Le P-dg de l’Eniem accuse la BEA de la déchéance de son entreprise
Le ministre de l’Industrie, Ferhat Ait Ali a estimé que «c’est illogique de soutenir une entreprise publique qui n’est pas rentable», remettant en question la gestion de l’Eniem qui n’arrive pas à s’en sortir, malgré le soutien de l’Etat qui a débloqué au mois de février dernier un crédit de 1,2 milliard de dinars pour permettre à l’entreprise après un mois d’inactivité de reprendre sa dynamique. Au bout de dix mois, l’Eniem plonge à nouveau et entre dans une période creuse et du chômage. Un mauvais élève qui n’apprend pas de ses erreurs ? Les jugements portés à la méthode de gestion de cette entreprise en déprime ont fait sortir son P-dg, Djillali Mouazer, de son silence.
Lors de son passage à la chaîne d’Ennahar, avant-hier, il a mis en cause la Banque extérieur d’Algérie (BEA) de précipiter la crise financière de l’Eniem car elle «n’avait accordé à son entreprise que six milliards de dinars de crédit à long et à court terme, alors que son administration a remis une garantie de 60 milliards de dinars à la banque». «La banque et l’État ne nous ont pas accordé un crédit.
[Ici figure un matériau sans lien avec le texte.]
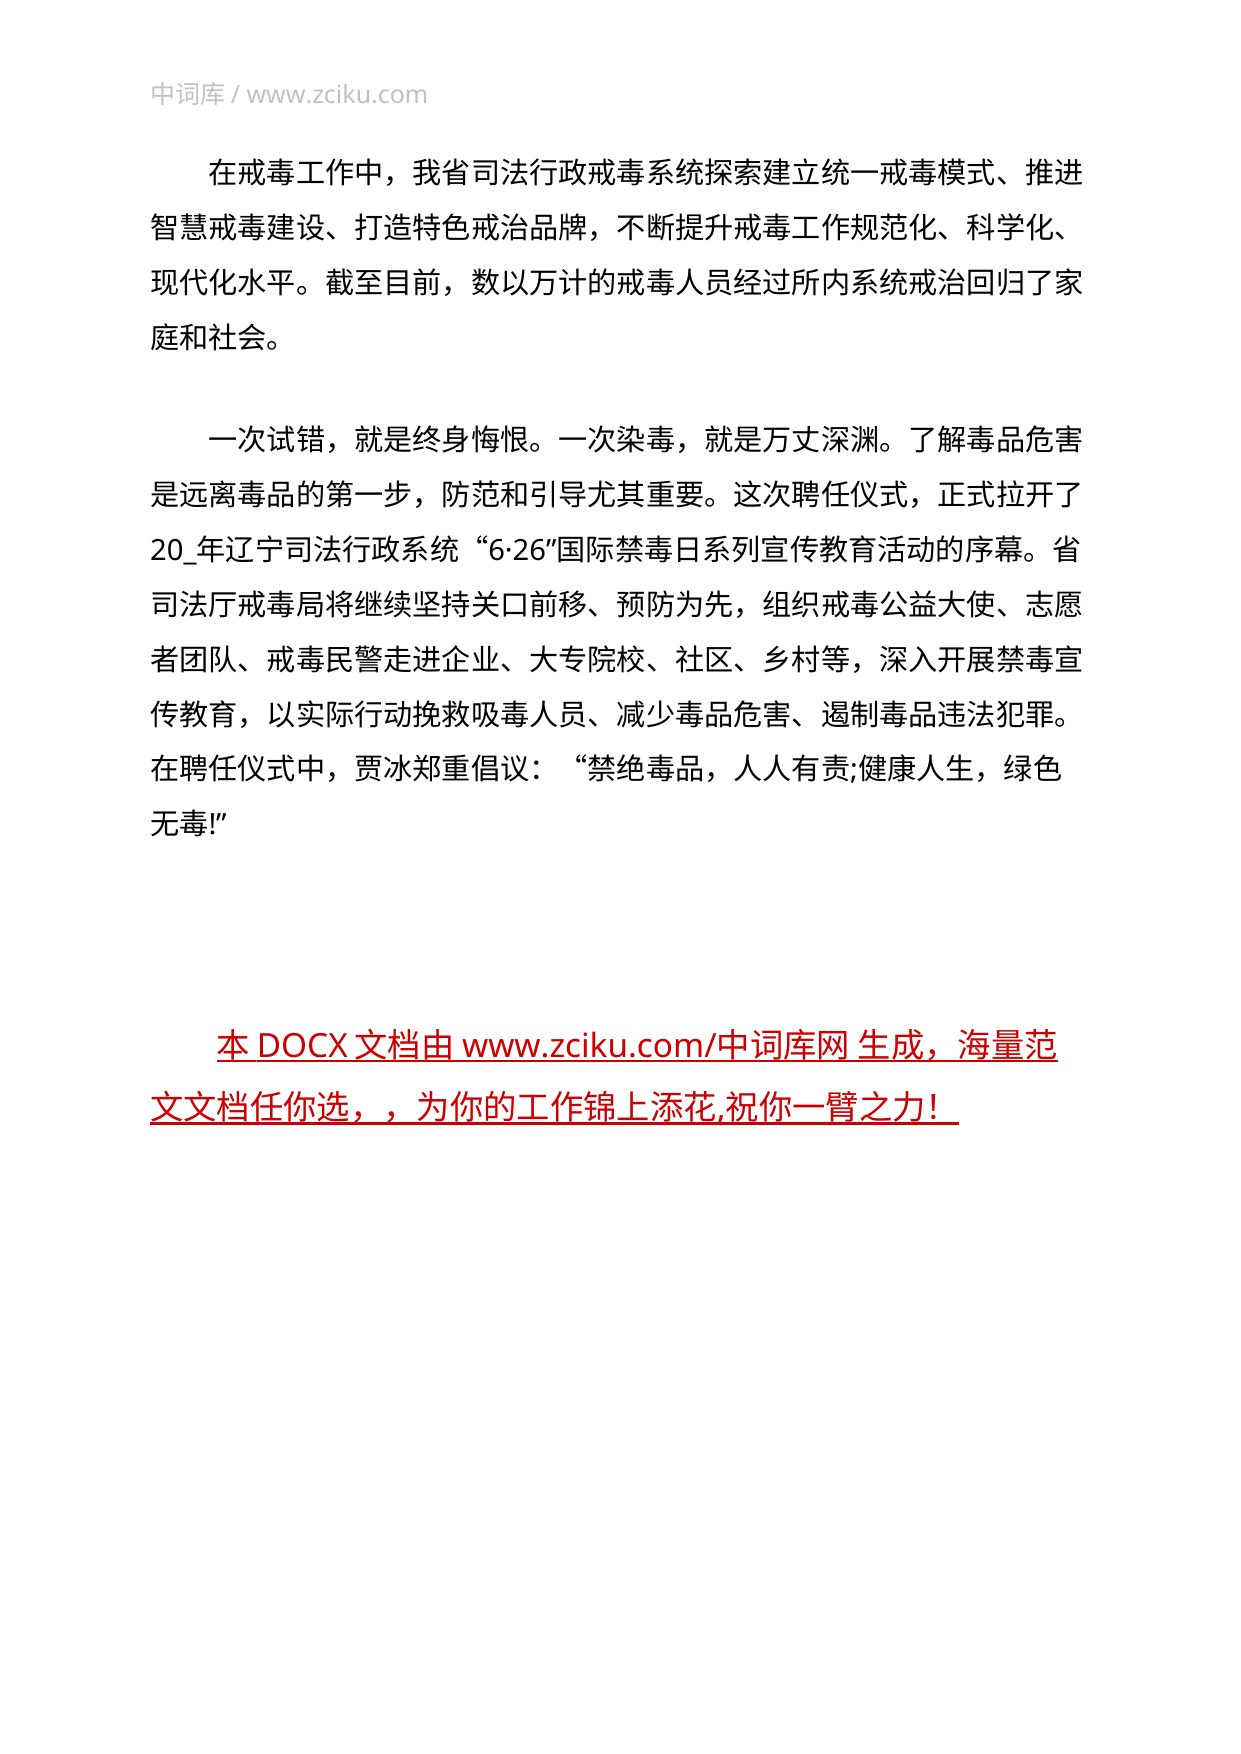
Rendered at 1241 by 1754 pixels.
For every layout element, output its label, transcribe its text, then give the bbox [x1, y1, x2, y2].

text 在戒毒工作中，我省司法行政戒毒系统探索建立统一戒毒模式、推进智慧戒毒建设、打造特色戒治品牌，不断提升戒毒工作规范化、科学化、现代化水平。截至目前，数以万计的戒毒人员经过所内系统戒治回归了家庭和社会。 [150, 150, 1090, 357]
text 一次试错，就是终身悔恨。一次染毒，就是万丈深渊。了解毒品危害是远离毒品的第一步，防范和引导尤其重要。这次聘任仪式，正式拉开了20_年辽宁司法行政系统“6·26”国际禁毒日系列宣传教育活动的序幕。省司法厅戒毒局将继续坚持关口前移、预防为先，组织戒毒公益大使、志愿者团队、戒毒民警走进企业、大专院校、社区、乡村等，深入开展禁毒宣传教育，以实际行动挽救吸毒人员、减少毒品危害、遏制毒品违法犯罪。在聘任仪式中，贾冰郑重倡议：“禁绝毒品，人人有责;健康人生，绿色无毒!” [150, 416, 1090, 843]
text 本DOCX文档由 www.zciku.com/中词库网 生成，海量范文文档任你选，，为你的工作锦上添花,祝你一臂之力！ [150, 1018, 1090, 1129]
Ils nous ont donné uniquement l’autorisation», a précisé M. Mouazer, expliquant que son entreprise subit d’importantes pressions depuis le mois de mai. «Nous avons des délais de paiement de 9 mois, on devait donc payer en mars 2021, mais la banque a commencé à nous débiter dès le mois de mai». Un cas ambiguë et complexe de cette entreprise publique relance le débat sur les intentions du gouvernement concernant leur gestion et leur sauvegarde.